Work task.
Where a picture occurs in the data, omit it, and copy all remaining data exactly.

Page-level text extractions

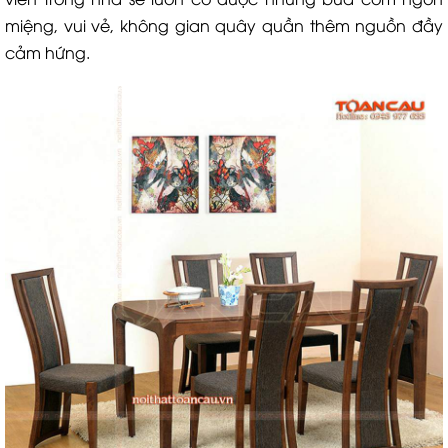
miệng, vui vẻ, không gian quây quần thêm nguồn đầy
cảm hứng.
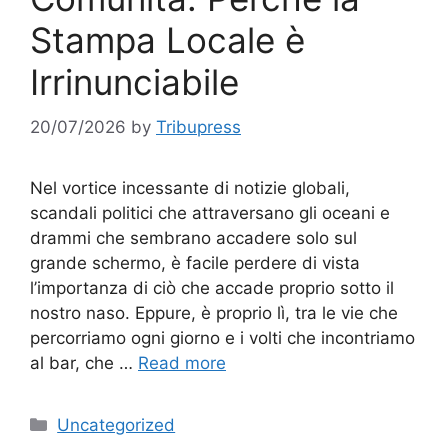
Stampa Locale è
Irrinunciabile
20/07/2026
by
Tribupress
Nel vortice incessante di notizie globali,
scandali politici che attraversano gli oceani e
drammi che sembrano accadere solo sul
grande schermo, è facile perdere di vista
l’importanza di ciò che accade proprio sotto il
nostro naso. Eppure, è proprio lì, tra le vie che
percorriamo ogni giorno e i volti che incontriamo
al bar, che …
Read more
Categories
Uncategorized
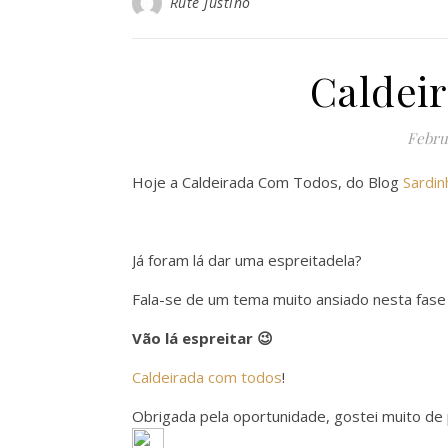
Rute Justino
Caldei
Febru
Hoje a Caldeirada Com Todos, do Blog
Sardi
Já foram lá dar uma espreitadela?
Fala-se de um tema muito ansiado nesta fase
Vão lá espreitar 😉
Caldeirada com todos
!
Obrigada pela oportunidade, gostei muito de 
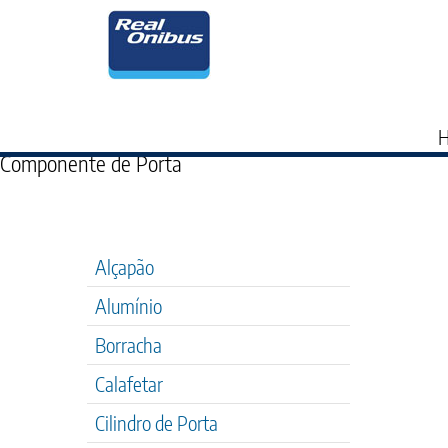
Componente de Porta
Alçapão
Alumínio
Borracha
Calafetar
Cilindro de Porta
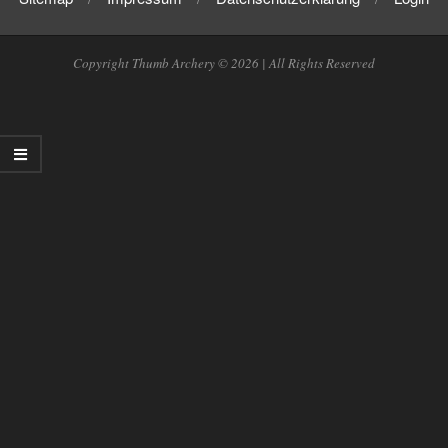
Copyright Thumb Archery © 2026 | All Rights Reserved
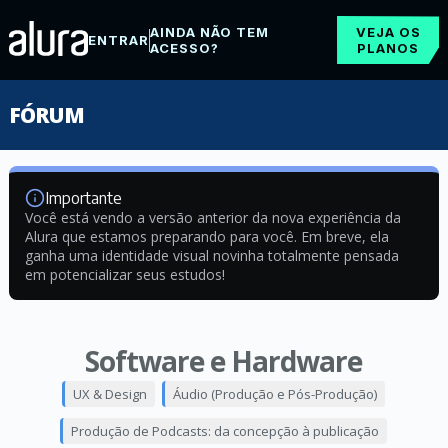
AINDA NÃO TEM
VEJA OS
ENTRAR
ACESSO?
PLANOS
FÓRUM
Importante
Você está vendo a versão anterior da nova experiência da
Alura que estamos preparando para você. Em breve, ela
ganha uma identidade visual novinha totalmente pensada
em potencializar seus estudos!
Software e Hardware
UX & Design
Áudio (Produção e Pós-Produção)
Produção de Podcasts: da concepção à publicação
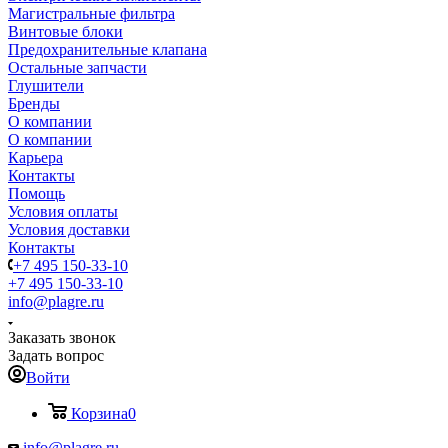
Магистральные фильтра
Винтовые блоки
Предохранительные клапана
Остальные запчасти
Глушители
Бренды
О компании
О компании
Карьера
Контакты
Помощь
Условия оплаты
Условия доставки
Контакты
+7 495 150-33-10
+7 495 150-33-10
info@plagre.ru
Заказать звонок
Задать вопрос
Войти
Корзина
0
info@plagre.ru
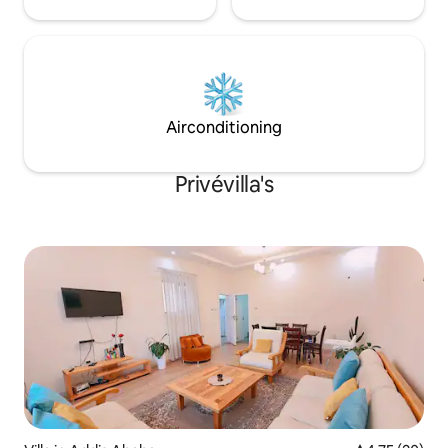
verwelkomen huisdieren van harte op
ons terrein.
Airconditioning
Privévilla's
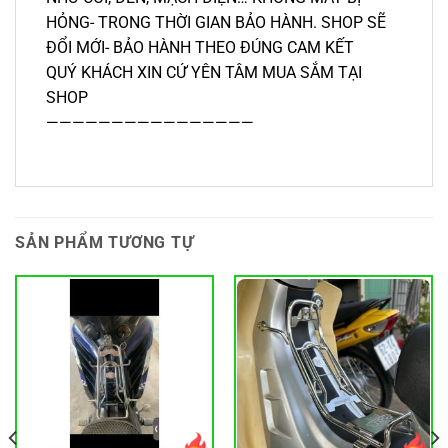
HỎNG- TRONG THỜI GIAN BẢO HÀNH. SHOP SẼ
ĐỔI MỚI- BẢO HÀNH THEO ĐÚNG CAM KẾT
QUÝ KHÁCH XIN CỨ YÊN TÂM MUA SẮM TẠI
SHOP
————————————————
SẢN PHẨM TƯƠNG TỰ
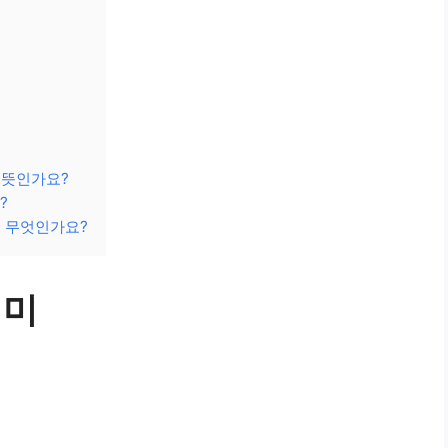
 뜻인가요?
?
는 무엇인가요?
의미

Answer for the task.
miệng, vui vẻ, không gian quây quần thêm nguồn đầy
cảm hứng.
Stampa Locale è
Irrinunciabile
20/07/2026
by
Tribupress
Nel vortice incessante di notizie globali,
scandali politici che attraversano gli oceani e
drammi che sembrano accadere solo sul
grande schermo, è facile perdere di vista
l’importanza di ciò che accade proprio sotto il
nostro naso. Eppure, è proprio lì, tra le vie che
percorriamo ogni giorno e i volti che incontriamo
al bar, che …
Read more
Categories
Uncategorized
Rute Justino
Caldei
Febru
Hoje a Caldeirada Com Todos, do Blog
Sardi
Já foram lá dar uma espreitadela?
Fala-se de um tema muito ansiado nesta fase
Vão lá espreitar 😉
Caldeirada com todos
!
Obrigada pela oportunidade, gostei muito de 
Componente de Porta
Alçapão
Alumínio
Borracha
Calafetar
Cilindro de Porta
Copyright Thumb Archery © 2026 | All Rights Reserved
AINDA NÃO TEM
VEJA OS
ENTRAR
ACESSO?
PLANOS
FÓRUM
Importante
Você está vendo a versão anterior da nova experiência da
Alura que estamos preparando para você. Em breve, ela
ganha uma identidade visual novinha totalmente pensada
em potencializar seus estudos!
Software e Hardware
UX & Design
Áudio (Produção e Pós-Produção)
Produção de Podcasts: da concepção à publicação
Магистральные фильтра
Винтовые блоки
Предохранительные клапана
Остальные запчасти
Глушители
Бренды
О компании
О компании
Карьера
Контакты
Помощь
Условия оплаты
Условия доставки
Контакты
+7 495 150-33-10
+7 495 150-33-10
info@plagre.ru
Заказать звонок
Задать вопрос
Войти
Корзина
0
info@plagre.ru
verwelkomen huisdieren van harte op
ons terrein.
Airconditioning
Privévilla's
HỎNG- TRONG THỜI GIAN BẢO HÀNH. SHOP SẼ
ĐỔI MỚI- BẢO HÀNH THEO ĐÚNG CAM KẾT
QUÝ KHÁCH XIN CỨ YÊN TÂM MUA SẮM TẠI
SHOP
————————————————
SẢN PHẨM TƯƠNG TỰ
 뜻인가요?
?
는 무엇인가요?
의미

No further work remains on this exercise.